The Internet of Things (IoT) gives environmental management (design, control, support, maintenance) activities opportunities for improvements in myriad areas. Today, the airflow and temperature of a space can be preprogrammed for times of day and days of week to allow for variations in need. In healthcare, IoT will expand beyond basic environmental use and into support and maintenance. Today’s mostly manual process of a human performing repetitive checks and inspections will be replaced with connected IoT devices. An IoT sensor on a medical air compressor will monitor the harmonics of the shaft and signal when a bearing is due for servicing. An IoT sensor on an air handler pulley will monitor the belt tension and signal when an adjustment is needed. IoT sensors on fuel tanks will signal refueling needs. IoT sensors throughout environmental spaces will signal temperature adjustments for each affected zone.
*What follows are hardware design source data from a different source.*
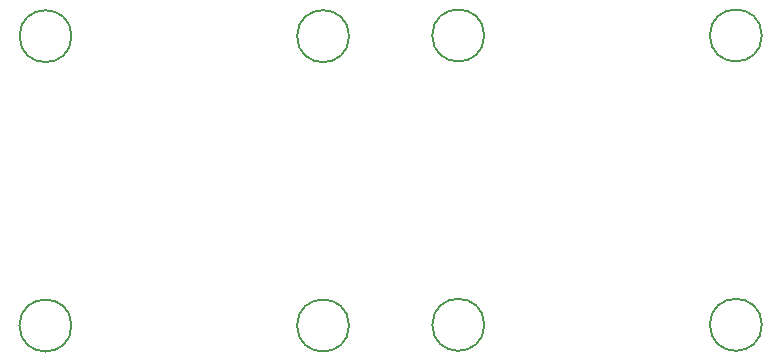
<source format=gbr>
%TF.GenerationSoftware,KiCad,Pcbnew,8.0.3*%
%TF.CreationDate,2024-08-02T01:30:14+01:00*%
%TF.ProjectId,corne-light-ice-trackball,636f726e-652d-46c6-9967-68742d696365,1.0*%
%TF.SameCoordinates,Original*%
%TF.FileFunction,Other,Comment*%
%FSLAX46Y46*%
G04 Gerber Fmt 4.6, Leading zero omitted, Abs format (unit mm)*
G04 Created by KiCad (PCBNEW 8.0.3) date 2024-08-02 01:30:14*
%MOMM*%
%LPD*%
G01*
G04 APERTURE LIST*
%ADD10C,0.150000*%
G04 APERTURE END LIST*
D10*
%TO.C,REF\u002A\u002A*%
X80873000Y46180500D02*
G75*
G02*
X76473000Y46180500I-2200000J0D01*
G01*
X76473000Y46180500D02*
G75*
G02*
X80873000Y46180500I2200000J0D01*
G01*
X57373000Y21680500D02*
G75*
G02*
X52973000Y21680500I-2200000J0D01*
G01*
X52973000Y21680500D02*
G75*
G02*
X57373000Y21680500I2200000J0D01*
G01*
X80873000Y21680500D02*
G75*
G02*
X76473000Y21680500I-2200000J0D01*
G01*
X76473000Y21680500D02*
G75*
G02*
X80873000Y21680500I2200000J0D01*
G01*
X57373000Y46180500D02*
G75*
G02*
X52973000Y46180500I-2200000J0D01*
G01*
X52973000Y46180500D02*
G75*
G02*
X57373000Y46180500I2200000J0D01*
G01*
X92323000Y21740500D02*
G75*
G02*
X87923000Y21740500I-2200000J0D01*
G01*
X87923000Y21740500D02*
G75*
G02*
X92323000Y21740500I2200000J0D01*
G01*
X92323000Y46240500D02*
G75*
G02*
X87923000Y46240500I-2200000J0D01*
G01*
X87923000Y46240500D02*
G75*
G02*
X92323000Y46240500I2200000J0D01*
G01*
X115823000Y46240500D02*
G75*
G02*
X111423000Y46240500I-2200000J0D01*
G01*
X111423000Y46240500D02*
G75*
G02*
X115823000Y46240500I2200000J0D01*
G01*
X115823000Y21740500D02*
G75*
G02*
X111423000Y21740500I-2200000J0D01*
G01*
X111423000Y21740500D02*
G75*
G02*
X115823000Y21740500I2200000J0D01*
G01*
%TD*%
M02*

</source>
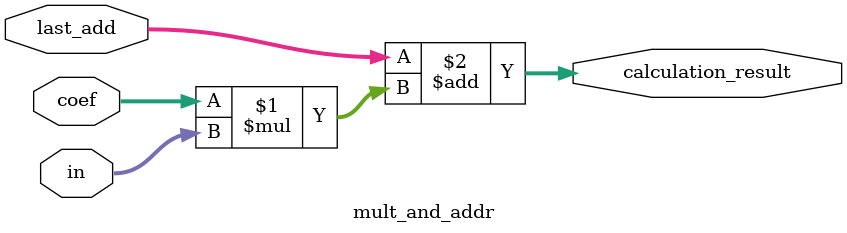
<source format=v>
module mult_and_addr(coef , in , last_add , calculation_result);
parameter in_WIDTH = 8;
parameter filter_LENGTH = 8;
parameter counter_size = $clog2(filter_LENGTH);
parameter out_WIDTH = in_WIDTH*2 + counter_size + 1;

input signed[in_WIDTH-1:0]coef;
input signed[in_WIDTH-1:0]in;
input signed[out_WIDTH-1:0]last_add;

output signed[out_WIDTH-1:0]calculation_result;

assign calculation_result = last_add + coef*in;
endmodule
</source>
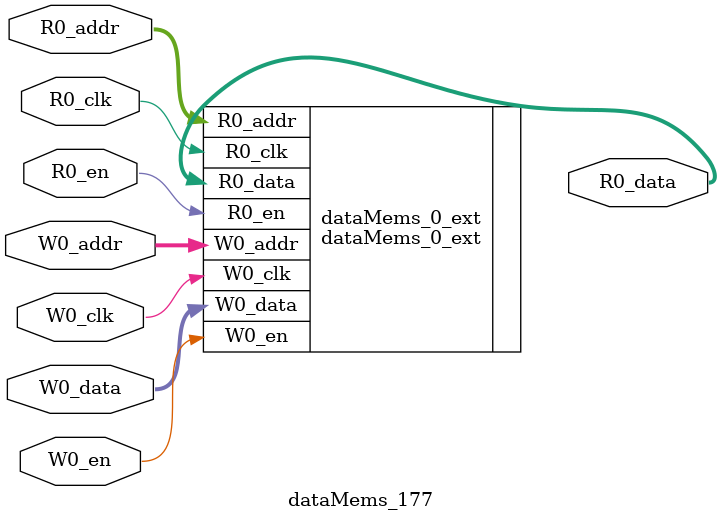
<source format=sv>
`ifndef RANDOMIZE
  `ifdef RANDOMIZE_REG_INIT
    `define RANDOMIZE
  `endif // RANDOMIZE_REG_INIT
`endif // not def RANDOMIZE
`ifndef RANDOMIZE
  `ifdef RANDOMIZE_MEM_INIT
    `define RANDOMIZE
  `endif // RANDOMIZE_MEM_INIT
`endif // not def RANDOMIZE

`ifndef RANDOM
  `define RANDOM $random
`endif // not def RANDOM

// Users can define 'PRINTF_COND' to add an extra gate to prints.
`ifndef PRINTF_COND_
  `ifdef PRINTF_COND
    `define PRINTF_COND_ (`PRINTF_COND)
  `else  // PRINTF_COND
    `define PRINTF_COND_ 1
  `endif // PRINTF_COND
`endif // not def PRINTF_COND_

// Users can define 'ASSERT_VERBOSE_COND' to add an extra gate to assert error printing.
`ifndef ASSERT_VERBOSE_COND_
  `ifdef ASSERT_VERBOSE_COND
    `define ASSERT_VERBOSE_COND_ (`ASSERT_VERBOSE_COND)
  `else  // ASSERT_VERBOSE_COND
    `define ASSERT_VERBOSE_COND_ 1
  `endif // ASSERT_VERBOSE_COND
`endif // not def ASSERT_VERBOSE_COND_

// Users can define 'STOP_COND' to add an extra gate to stop conditions.
`ifndef STOP_COND_
  `ifdef STOP_COND
    `define STOP_COND_ (`STOP_COND)
  `else  // STOP_COND
    `define STOP_COND_ 1
  `endif // STOP_COND
`endif // not def STOP_COND_

// Users can define INIT_RANDOM as general code that gets injected into the
// initializer block for modules with registers.
`ifndef INIT_RANDOM
  `define INIT_RANDOM
`endif // not def INIT_RANDOM

// If using random initialization, you can also define RANDOMIZE_DELAY to
// customize the delay used, otherwise 0.002 is used.
`ifndef RANDOMIZE_DELAY
  `define RANDOMIZE_DELAY 0.002
`endif // not def RANDOMIZE_DELAY

// Define INIT_RANDOM_PROLOG_ for use in our modules below.
`ifndef INIT_RANDOM_PROLOG_
  `ifdef RANDOMIZE
    `ifdef VERILATOR
      `define INIT_RANDOM_PROLOG_ `INIT_RANDOM
    `else  // VERILATOR
      `define INIT_RANDOM_PROLOG_ `INIT_RANDOM #`RANDOMIZE_DELAY begin end
    `endif // VERILATOR
  `else  // RANDOMIZE
    `define INIT_RANDOM_PROLOG_
  `endif // RANDOMIZE
`endif // not def INIT_RANDOM_PROLOG_

// Include register initializers in init blocks unless synthesis is set
`ifndef SYNTHESIS
  `ifndef ENABLE_INITIAL_REG_
    `define ENABLE_INITIAL_REG_
  `endif // not def ENABLE_INITIAL_REG_
`endif // not def SYNTHESIS

// Include rmemory initializers in init blocks unless synthesis is set
`ifndef SYNTHESIS
  `ifndef ENABLE_INITIAL_MEM_
    `define ENABLE_INITIAL_MEM_
  `endif // not def ENABLE_INITIAL_MEM_
`endif // not def SYNTHESIS

module dataMems_177(	// @[generators/ara/src/main/scala/UnsafeAXI4ToTL.scala:365:62]
  input  [4:0]   R0_addr,
  input          R0_en,
  input          R0_clk,
  output [130:0] R0_data,
  input  [4:0]   W0_addr,
  input          W0_en,
  input          W0_clk,
  input  [130:0] W0_data
);

  dataMems_0_ext dataMems_0_ext (	// @[generators/ara/src/main/scala/UnsafeAXI4ToTL.scala:365:62]
    .R0_addr (R0_addr),
    .R0_en   (R0_en),
    .R0_clk  (R0_clk),
    .R0_data (R0_data),
    .W0_addr (W0_addr),
    .W0_en   (W0_en),
    .W0_clk  (W0_clk),
    .W0_data (W0_data)
  );
endmodule


</source>
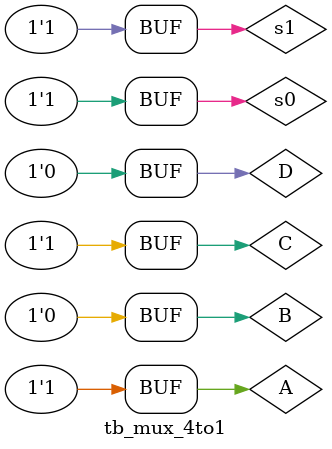
<source format=v>
`timescale 1ns / 1ps


module tb_mux_4to1; //Å×½ºÆ®º¥Ä¡ ¸ðµâ ¼±¾ð

reg A, B, C, D, s0, s1; //inputÀ¸·Î »ç¿ëÇÒ A, B, C, D, s0, s1
wire out; //outputÀ¸·Î »ç¿ëÇÒ out

initial begin //½ÃÀÛ
    A = 1; B = 0; C = 1; D = 0; s0 = 0; s1 = 0; //0nsÀÏ ¶§ ÃÊ±â°ª
    #5 s0 = 1; s1 = 0; //5nsÀÏ ¶§ s0=1 s1=0
    #5 s0 = 0; s1 = 1; //10nsÀÏ ¶§ s0=0 s1=1
    #5 s0 = 1; s1 = 1; //15nsÀÏ ¶§ s0=1 s1=1
end

mux_4to1 DUT(.A(A), .B(B), .C(C), .D(D), .s0(s0), .s1(s1), .out(out));
//mux_4to1 ¸ðµâ¿¡ °ªÀ» Àü´ÞÇÏ¿© Å×½ºÆ®
   
endmodule

</source>
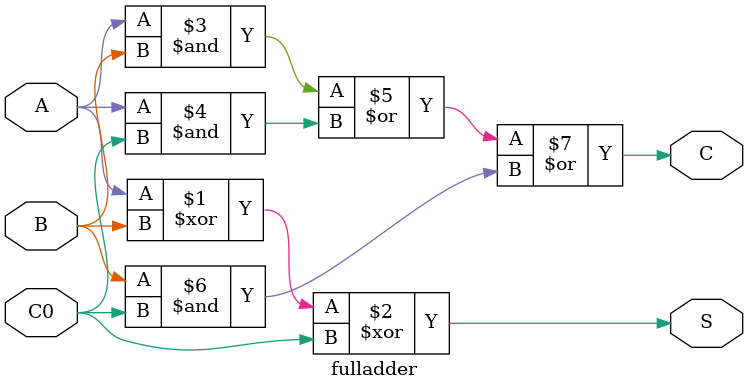
<source format=v>
module ques4(S, C, A, B, C0);
input [3:0] A, B;
input C0;
output [3:0] S;
output C;
wire C1, C2, C3, C4, C5;
wire [3:0]X, Z;
and (C1, Z[3], Z[2]);
and (C2, Z[3], Z[1]);
or (C, C3, C1,C2);
xor (C5, C, C);
assign X[2] = C;
assign X[1] = C;
assign X[3] = C5;
assign X[0] = C5;
adder4 stage0(Z,C3,A,B,C0);
adder4 stage1(S,C4,X,Z,C0);
endmodule

module adder4(S, C, A, B, C0);
input C0;
input [3:0] A, B;
output [3:0] S;
output C;
wire [3:1] c1;
wire [3:0] c2;
assign c2[0]=B[0]^C;
assign c2[1]=B[1]^C;
assign c2[2]=B[2]^C;
assign c2[3]=B[3]^C;
fulladd stage0(C[0], c1[0], A[0], S[0], c1[1]);
fulladd stage1(c2[1],c1[1],A[1],S[1],c1[2]);
fulladd stage2(c2[2],c1[2],A[2],S[2],c1[3]);
fulladd stage3(c2[3],c1[3],A[3],S[3],cout);
endmodule

module fulladder(S, C, A, B, C0);
input A, B, C0;
output S, C;
assign S = A ^ B ^ C0;
assign C = (A & B) | (A & C0) | (B & C0);
endmodule

</source>
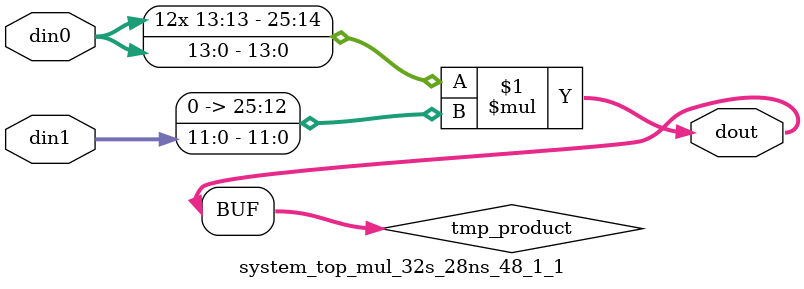
<source format=v>

`timescale 1 ns / 1 ps

 module system_top_mul_32s_28ns_48_1_1(din0, din1, dout);
parameter ID = 1;
parameter NUM_STAGE = 0;
parameter din0_WIDTH = 14;
parameter din1_WIDTH = 12;
parameter dout_WIDTH = 26;

input [din0_WIDTH - 1 : 0] din0; 
input [din1_WIDTH - 1 : 0] din1; 
output [dout_WIDTH - 1 : 0] dout;

wire signed [dout_WIDTH - 1 : 0] tmp_product;


























assign tmp_product = $signed(din0) * $signed({1'b0, din1});









assign dout = tmp_product;





















endmodule

</source>
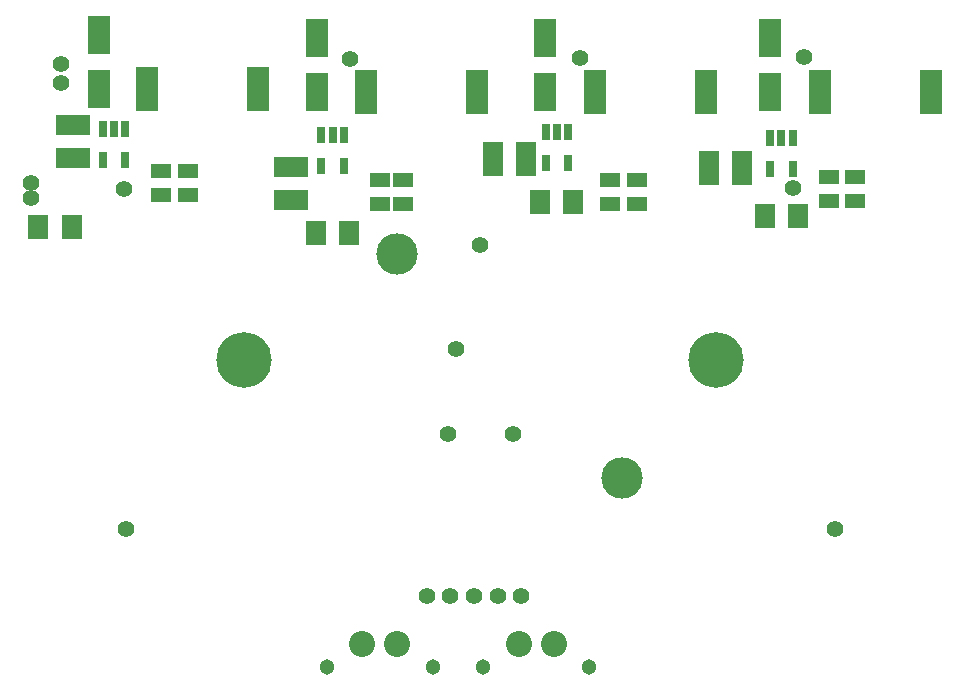
<source format=gbr>
G04 EAGLE Gerber RS-274X export*
G75*
%MOMM*%
%FSLAX34Y34*%
%LPD*%
%INSoldermask Bottom*%
%IPPOS*%
%AMOC8*
5,1,8,0,0,1.08239X$1,22.5*%
G01*
%ADD10C,4.703200*%
%ADD11C,3.503200*%
%ADD12R,1.803200X2.006200*%
%ADD13R,1.983200X3.763200*%
%ADD14R,1.803200X2.903200*%
%ADD15C,2.203200*%
%ADD16C,1.303200*%
%ADD17R,0.753200X1.403200*%
%ADD18R,1.703200X1.303200*%
%ADD19R,1.903200X3.203200*%
%ADD20R,2.903200X1.803200*%
%ADD21C,1.412800*%


D10*
X200000Y200000D03*
X600000Y200000D03*
D11*
X330000Y290000D03*
X520000Y100000D03*
D12*
X450405Y334300D03*
X478845Y334300D03*
D13*
X591500Y427200D03*
X497500Y427200D03*
D14*
X438700Y370500D03*
X410700Y370500D03*
D15*
X330000Y-40000D03*
X300000Y-40000D03*
D16*
X270000Y-59600D03*
X360000Y-59600D03*
D15*
X462500Y-40000D03*
X432500Y-40000D03*
D16*
X402500Y-59600D03*
X492500Y-59600D03*
D17*
X455500Y393000D03*
X465000Y393000D03*
X474500Y393000D03*
X474500Y367000D03*
X455500Y367000D03*
D18*
X510000Y353000D03*
X510000Y332000D03*
X532500Y332000D03*
X532500Y353000D03*
D19*
X455000Y427500D03*
X455000Y472500D03*
D12*
X25780Y312500D03*
X54220Y312500D03*
D13*
X212000Y430000D03*
X118000Y430000D03*
D20*
X55000Y371000D03*
X55000Y399000D03*
D17*
X80500Y395500D03*
X90000Y395500D03*
X99500Y395500D03*
X99500Y369500D03*
X80500Y369500D03*
D18*
X130000Y360500D03*
X130000Y339500D03*
X152500Y339500D03*
X152500Y360500D03*
D19*
X77500Y430000D03*
X77500Y475000D03*
D12*
X640780Y322500D03*
X669220Y322500D03*
D13*
X782000Y427500D03*
X688000Y427500D03*
D14*
X621500Y362500D03*
X593500Y362500D03*
D17*
X645500Y388000D03*
X655000Y388000D03*
X664500Y388000D03*
X664500Y362000D03*
X645500Y362000D03*
D18*
X695000Y355500D03*
X695000Y334500D03*
X717500Y334500D03*
X717500Y355500D03*
D19*
X645000Y427500D03*
X645000Y472500D03*
D12*
X260780Y307500D03*
X289220Y307500D03*
D13*
X397000Y427500D03*
X303000Y427500D03*
D20*
X240000Y364000D03*
X240000Y336000D03*
D17*
X265500Y390500D03*
X275000Y390500D03*
X284500Y390500D03*
X284500Y364500D03*
X265500Y364500D03*
D18*
X315000Y353000D03*
X315000Y332000D03*
X335000Y332000D03*
X335000Y353000D03*
D19*
X261700Y427500D03*
X261700Y472500D03*
D21*
X45152Y434500D03*
X289752Y455400D03*
X484452Y455700D03*
X674152Y456800D03*
X44752Y450700D03*
X354752Y700D03*
X374752Y700D03*
X394752Y700D03*
X414752Y700D03*
X434752Y700D03*
X20000Y350000D03*
X20000Y337500D03*
X372500Y137500D03*
X427500Y137500D03*
X98300Y345000D03*
X100000Y57500D03*
X664500Y345500D03*
X700000Y57500D03*
X379600Y209300D03*
X400000Y297500D03*
M02*

</source>
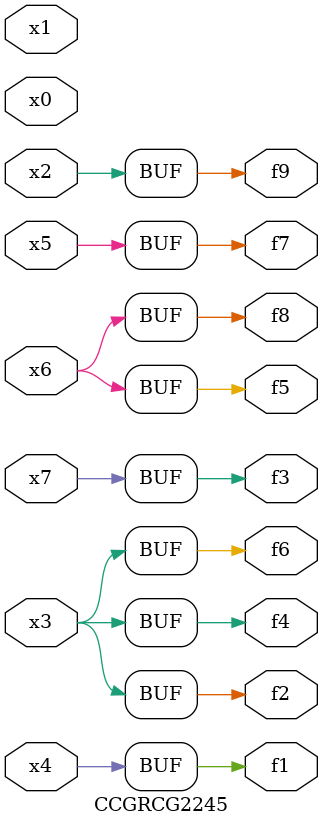
<source format=v>
module CCGRCG2245(
	input x0, x1, x2, x3, x4, x5, x6, x7,
	output f1, f2, f3, f4, f5, f6, f7, f8, f9
);
	assign f1 = x4;
	assign f2 = x3;
	assign f3 = x7;
	assign f4 = x3;
	assign f5 = x6;
	assign f6 = x3;
	assign f7 = x5;
	assign f8 = x6;
	assign f9 = x2;
endmodule

</source>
But more importantly, when coupled with artificial intelligence (AI), healthcare service departments will move into a “closed-loop” support process where the signals from IoT devices will generate an automated action. Let’s take that harmonic sensor on the medical air compressor; after identifying a reading that is out of the normal range, AI could compare that reading to historical values to determine if a repair is needed now or just an adjustment on the compressor itself. If either is needed, AI will produce a work order identifying the needed action, identify the best resource to perform the repair and assign them to the work, then notify that individual through electronic communications. If a repair is needed (a new bearing), AI will produce the needed requisition for the part and/or identify where the part is located for easy retrieval. AI and IoT could eliminate most environmental condition issues by monitoring ambient temperatures within spaces, collecting capacity values, reviewing external conditions affecting air quality, and automatically adjusting airflow and temperature settings every ten minutes to ensure optimum conditions for patients, staff, and visitors.

AI and IoT will eliminate most needed prescheduled maintenance activities by proactively monitoring equipment conditions and automatically generating needed services. Like with modern automobiles, IoT and AI will monitor fluids and produce service work orders when viscosity levels dictate, saving thousands of dollars in labor and materials over time-based activities. Medical equipment, much of which is already connected and monitored, will shift to proactive notifications and generation of service requests. Some companies are already looking at available streams of data from modern devices to identify anomalies and initiate proactive repairs. It’s quite possible that automated status identifications will occur, where an asset (while not in use) will identify as “not available” due to some needed servicing to prevent an unsafe use condition. Even when in use, status notifications will occur allowing clinicians to proactively replace that asset with another before an unsafe condition arises.

As these capabilities expand and are proved to enhance the safety and reliability of equipment and spaces, we will see regulatory and oversight agencies adapt. As with alternative equipment management programs, the Centers for Medicare and Medicaid Services (CMS), National Fire Protection Association (NFPA), Occupational Safety and Health Administration (OSHA), and others will codify PdM and allow healthcare organizations to embrace the proven benefits of this maintenance strategy.